O netLex fechou os últimos anos com um conjunto de números incomum para uma empresa de software B2B nascida fora do eixo Rio–São Paulo: crescimento de 50% ao ano, 300 clientes ativos, mais de 100 mil usuários e operação que alcança mais de 60 países. A companhia atua em Contract Lifecycle Management (CLM), categoria que organiza o ciclo de vida dos contratos — da criação ao pós-assinatura.
A trajetória começou quando os advogados Flávio Ribeiro e Wagner Possas deixaram a advocacia para atacar um gargalo operacional que conheciam de perto. "Quando decidimos empreender, entendemos que precisava ser em algo que transformasse o dia a dia das empresas. A área de contratos sempre foi um gargalo estratégico, e vimos ali a oportunidade de construir uma categoria nova no mercado", afirma Ribeiro, CEO e cofundador.
Em 2025, a Fast Company colocou a empresa na sétima posição de sua lista das companhias mais inovadoras da América Latina.
O cheque que mudou a escala
O ponto de inflexão veio em 2024, com uma rodada de R$ 126 milhões liderada pela Riverwood Capital — o maior aporte já feito em uma plataforma de CLM na América Latina. O valor representou um salto de cerca de 1.300% sobre as duas captações anteriores somadas, que totalizavam R$ 9,6 milhões. Gustavo Pinheiro, da Riverwood, passou a integrar o conselho de administração.
A meta declarada na ocasião era elevar a fatia de receita vinda do exterior dos então 10% para 40% até 2027.
IA no ciclo inteiro do contrato
O netLex AI opera hoje em todas as etapas do ciclo. Na criação, sugere cláusulas e padroniza documentos. Na redação, simplifica termos jurídicos e aponta erros. Na revisão, identifica em segundos os pontos alterados pela contraparte. No pós-assinatura, extrai informações automaticamente e monitora performance. Há ainda um chat que responde a perguntas sobre riscos, prazos e rescisões dentro de documentos complexos.

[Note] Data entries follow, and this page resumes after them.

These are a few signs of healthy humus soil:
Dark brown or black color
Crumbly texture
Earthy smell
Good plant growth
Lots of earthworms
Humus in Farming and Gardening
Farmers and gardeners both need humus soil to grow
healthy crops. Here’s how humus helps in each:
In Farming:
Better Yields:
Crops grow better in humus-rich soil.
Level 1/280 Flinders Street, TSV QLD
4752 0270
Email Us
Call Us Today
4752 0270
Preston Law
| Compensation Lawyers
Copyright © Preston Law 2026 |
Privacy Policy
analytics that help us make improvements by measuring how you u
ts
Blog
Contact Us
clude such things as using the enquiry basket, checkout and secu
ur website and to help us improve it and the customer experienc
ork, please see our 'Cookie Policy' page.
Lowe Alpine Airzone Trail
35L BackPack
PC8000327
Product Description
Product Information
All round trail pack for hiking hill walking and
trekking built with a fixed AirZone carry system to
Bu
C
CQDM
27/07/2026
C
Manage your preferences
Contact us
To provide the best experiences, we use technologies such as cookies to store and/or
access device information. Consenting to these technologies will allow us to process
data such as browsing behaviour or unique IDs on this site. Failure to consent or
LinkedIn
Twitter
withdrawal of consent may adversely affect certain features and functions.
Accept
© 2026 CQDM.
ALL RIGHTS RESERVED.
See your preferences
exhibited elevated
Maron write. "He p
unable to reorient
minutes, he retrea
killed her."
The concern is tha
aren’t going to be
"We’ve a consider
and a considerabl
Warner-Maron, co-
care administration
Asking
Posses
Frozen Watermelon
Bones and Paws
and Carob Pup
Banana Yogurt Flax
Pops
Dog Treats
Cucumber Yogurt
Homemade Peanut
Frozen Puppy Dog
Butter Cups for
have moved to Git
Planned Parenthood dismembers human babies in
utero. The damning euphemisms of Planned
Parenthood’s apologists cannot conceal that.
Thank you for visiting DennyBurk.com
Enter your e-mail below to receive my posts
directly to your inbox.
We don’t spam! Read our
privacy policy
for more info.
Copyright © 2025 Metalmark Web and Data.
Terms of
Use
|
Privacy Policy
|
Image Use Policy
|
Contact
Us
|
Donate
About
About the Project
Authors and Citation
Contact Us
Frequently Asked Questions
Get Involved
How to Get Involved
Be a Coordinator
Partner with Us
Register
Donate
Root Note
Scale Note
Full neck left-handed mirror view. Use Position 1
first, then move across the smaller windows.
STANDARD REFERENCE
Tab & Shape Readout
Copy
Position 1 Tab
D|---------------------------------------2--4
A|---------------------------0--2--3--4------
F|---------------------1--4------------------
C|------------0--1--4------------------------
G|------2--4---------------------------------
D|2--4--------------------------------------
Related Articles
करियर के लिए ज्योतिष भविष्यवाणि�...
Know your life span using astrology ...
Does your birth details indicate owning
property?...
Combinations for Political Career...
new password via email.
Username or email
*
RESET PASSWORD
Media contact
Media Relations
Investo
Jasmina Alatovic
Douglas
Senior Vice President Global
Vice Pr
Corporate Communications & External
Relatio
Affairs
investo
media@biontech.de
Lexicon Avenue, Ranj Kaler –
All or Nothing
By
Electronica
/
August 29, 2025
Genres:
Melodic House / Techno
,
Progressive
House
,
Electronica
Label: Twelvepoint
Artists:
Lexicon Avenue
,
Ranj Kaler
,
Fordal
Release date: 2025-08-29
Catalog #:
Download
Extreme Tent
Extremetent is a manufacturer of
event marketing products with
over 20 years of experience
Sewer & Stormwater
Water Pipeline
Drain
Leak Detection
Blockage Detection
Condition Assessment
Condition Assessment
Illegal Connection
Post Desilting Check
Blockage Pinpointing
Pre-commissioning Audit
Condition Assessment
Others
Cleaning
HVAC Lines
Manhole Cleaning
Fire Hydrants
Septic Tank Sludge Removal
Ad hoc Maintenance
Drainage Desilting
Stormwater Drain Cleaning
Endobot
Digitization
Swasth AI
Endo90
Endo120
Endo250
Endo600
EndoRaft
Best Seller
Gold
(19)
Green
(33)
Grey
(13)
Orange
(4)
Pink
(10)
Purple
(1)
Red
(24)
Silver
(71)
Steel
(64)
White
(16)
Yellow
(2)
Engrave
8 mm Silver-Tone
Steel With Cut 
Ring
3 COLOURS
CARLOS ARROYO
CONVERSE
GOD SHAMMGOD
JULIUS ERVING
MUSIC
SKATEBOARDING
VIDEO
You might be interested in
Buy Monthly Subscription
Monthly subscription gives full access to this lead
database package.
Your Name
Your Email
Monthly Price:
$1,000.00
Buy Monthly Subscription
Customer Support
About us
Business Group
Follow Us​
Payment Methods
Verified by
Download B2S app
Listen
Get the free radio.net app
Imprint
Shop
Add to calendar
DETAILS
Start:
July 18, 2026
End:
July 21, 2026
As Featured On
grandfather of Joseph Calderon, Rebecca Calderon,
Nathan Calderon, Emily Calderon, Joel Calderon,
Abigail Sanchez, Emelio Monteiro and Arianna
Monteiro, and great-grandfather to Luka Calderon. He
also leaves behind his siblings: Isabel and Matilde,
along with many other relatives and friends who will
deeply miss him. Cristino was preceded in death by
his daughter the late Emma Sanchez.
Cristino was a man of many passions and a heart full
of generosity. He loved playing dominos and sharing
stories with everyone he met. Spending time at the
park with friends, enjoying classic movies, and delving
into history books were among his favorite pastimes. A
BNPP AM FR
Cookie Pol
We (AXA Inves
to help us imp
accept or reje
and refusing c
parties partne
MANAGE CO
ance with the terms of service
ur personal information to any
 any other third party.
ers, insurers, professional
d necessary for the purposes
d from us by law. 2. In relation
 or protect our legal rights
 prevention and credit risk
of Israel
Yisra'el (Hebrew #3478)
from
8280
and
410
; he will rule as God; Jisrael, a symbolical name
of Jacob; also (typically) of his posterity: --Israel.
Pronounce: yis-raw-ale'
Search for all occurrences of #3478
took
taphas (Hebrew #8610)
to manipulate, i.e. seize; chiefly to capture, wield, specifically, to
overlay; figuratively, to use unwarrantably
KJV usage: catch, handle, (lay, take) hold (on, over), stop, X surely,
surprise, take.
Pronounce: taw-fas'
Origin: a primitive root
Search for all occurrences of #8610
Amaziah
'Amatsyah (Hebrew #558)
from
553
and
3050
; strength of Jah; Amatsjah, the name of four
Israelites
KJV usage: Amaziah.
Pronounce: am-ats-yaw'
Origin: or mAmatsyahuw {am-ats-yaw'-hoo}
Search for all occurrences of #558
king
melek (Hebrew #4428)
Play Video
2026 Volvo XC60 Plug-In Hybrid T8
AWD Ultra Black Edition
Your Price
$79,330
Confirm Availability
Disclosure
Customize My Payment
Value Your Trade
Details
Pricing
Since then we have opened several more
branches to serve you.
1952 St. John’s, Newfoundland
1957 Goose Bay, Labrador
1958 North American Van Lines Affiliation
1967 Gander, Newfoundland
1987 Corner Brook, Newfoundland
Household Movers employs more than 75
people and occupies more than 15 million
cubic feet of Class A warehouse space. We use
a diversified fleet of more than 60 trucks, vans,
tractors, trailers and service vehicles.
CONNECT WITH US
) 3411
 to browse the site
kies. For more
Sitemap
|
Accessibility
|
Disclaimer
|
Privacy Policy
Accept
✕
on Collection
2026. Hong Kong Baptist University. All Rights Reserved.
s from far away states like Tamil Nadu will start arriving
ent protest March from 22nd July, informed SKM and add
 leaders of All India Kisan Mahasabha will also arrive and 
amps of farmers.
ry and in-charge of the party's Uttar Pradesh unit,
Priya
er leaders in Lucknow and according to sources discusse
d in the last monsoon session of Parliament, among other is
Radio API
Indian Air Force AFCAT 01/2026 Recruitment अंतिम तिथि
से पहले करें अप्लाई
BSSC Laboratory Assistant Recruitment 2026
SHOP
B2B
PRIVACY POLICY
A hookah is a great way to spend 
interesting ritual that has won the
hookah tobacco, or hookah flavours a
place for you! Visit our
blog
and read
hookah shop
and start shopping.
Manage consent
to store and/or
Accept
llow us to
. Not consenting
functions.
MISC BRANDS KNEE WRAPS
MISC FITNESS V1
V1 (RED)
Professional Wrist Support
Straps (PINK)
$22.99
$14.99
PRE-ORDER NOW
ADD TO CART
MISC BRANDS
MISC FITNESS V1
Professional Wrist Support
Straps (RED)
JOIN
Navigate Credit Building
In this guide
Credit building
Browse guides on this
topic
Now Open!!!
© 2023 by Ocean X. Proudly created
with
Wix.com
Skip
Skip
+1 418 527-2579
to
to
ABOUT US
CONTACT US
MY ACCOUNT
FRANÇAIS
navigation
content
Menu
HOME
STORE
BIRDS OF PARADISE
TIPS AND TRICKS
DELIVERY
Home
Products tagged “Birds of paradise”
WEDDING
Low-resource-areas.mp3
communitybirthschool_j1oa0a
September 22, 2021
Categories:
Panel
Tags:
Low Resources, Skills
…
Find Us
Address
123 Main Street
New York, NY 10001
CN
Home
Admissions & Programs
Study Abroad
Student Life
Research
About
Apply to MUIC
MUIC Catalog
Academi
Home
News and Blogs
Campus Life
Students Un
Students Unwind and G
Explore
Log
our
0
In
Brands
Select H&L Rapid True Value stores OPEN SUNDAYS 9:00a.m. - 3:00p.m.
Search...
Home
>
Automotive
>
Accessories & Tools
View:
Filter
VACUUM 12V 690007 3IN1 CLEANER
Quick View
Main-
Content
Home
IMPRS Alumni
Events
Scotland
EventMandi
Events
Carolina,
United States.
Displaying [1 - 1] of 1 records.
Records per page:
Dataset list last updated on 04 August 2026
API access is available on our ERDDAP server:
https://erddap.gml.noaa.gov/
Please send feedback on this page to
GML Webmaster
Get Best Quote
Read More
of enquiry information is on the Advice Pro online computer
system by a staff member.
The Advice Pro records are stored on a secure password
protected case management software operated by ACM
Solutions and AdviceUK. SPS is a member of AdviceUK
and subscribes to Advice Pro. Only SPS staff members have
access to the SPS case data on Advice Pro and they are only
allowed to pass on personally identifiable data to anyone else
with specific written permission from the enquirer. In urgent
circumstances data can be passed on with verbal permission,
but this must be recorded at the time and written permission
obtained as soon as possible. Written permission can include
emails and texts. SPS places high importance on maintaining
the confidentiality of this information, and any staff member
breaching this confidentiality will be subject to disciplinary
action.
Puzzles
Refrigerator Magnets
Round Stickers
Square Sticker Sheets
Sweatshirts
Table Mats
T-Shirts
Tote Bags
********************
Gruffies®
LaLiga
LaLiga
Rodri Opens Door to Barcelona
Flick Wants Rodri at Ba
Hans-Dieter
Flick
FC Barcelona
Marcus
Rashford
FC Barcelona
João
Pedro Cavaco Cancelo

A empresa afirma que não armazena dados de clientes nem os utiliza para treinar modelos — ponto sensível para áreas jurídicas e de compliance, que costumam travar a adoção de IA generativa por receio de vazamento de informação contratual.
Ribeiro sustenta que o efeito da tecnologia é de redistribuição de trabalho, não de substituição. "A IA não substitui ninguém, ela amplifica o impacto de quem sabe usá-la bem", diz. Na leitura da companhia, as áreas de negócio ganharão autonomia para criar, negociar e revisar contratos dentro de parâmetros definidos pelo Jurídico, que assume função mais estratégica.
Mercado regional pequeno, ambição global
O tamanho do mercado ajuda a explicar a pressa em internacionalizar. O CLM latino-americano foi estimado em US$ 73,1 milhões em 2024, com projeção de US$ 127,2 milhões até 2030, segundo a Grand View Research — um teto modesto para uma empresa que cresce 50% ao ano.
"Nossa ambição é clara: nos tornar o maior CLM do mundo, unindo tecnologia proprietária, IA aplicada e profundidade jurídica", afirma Ribeiro.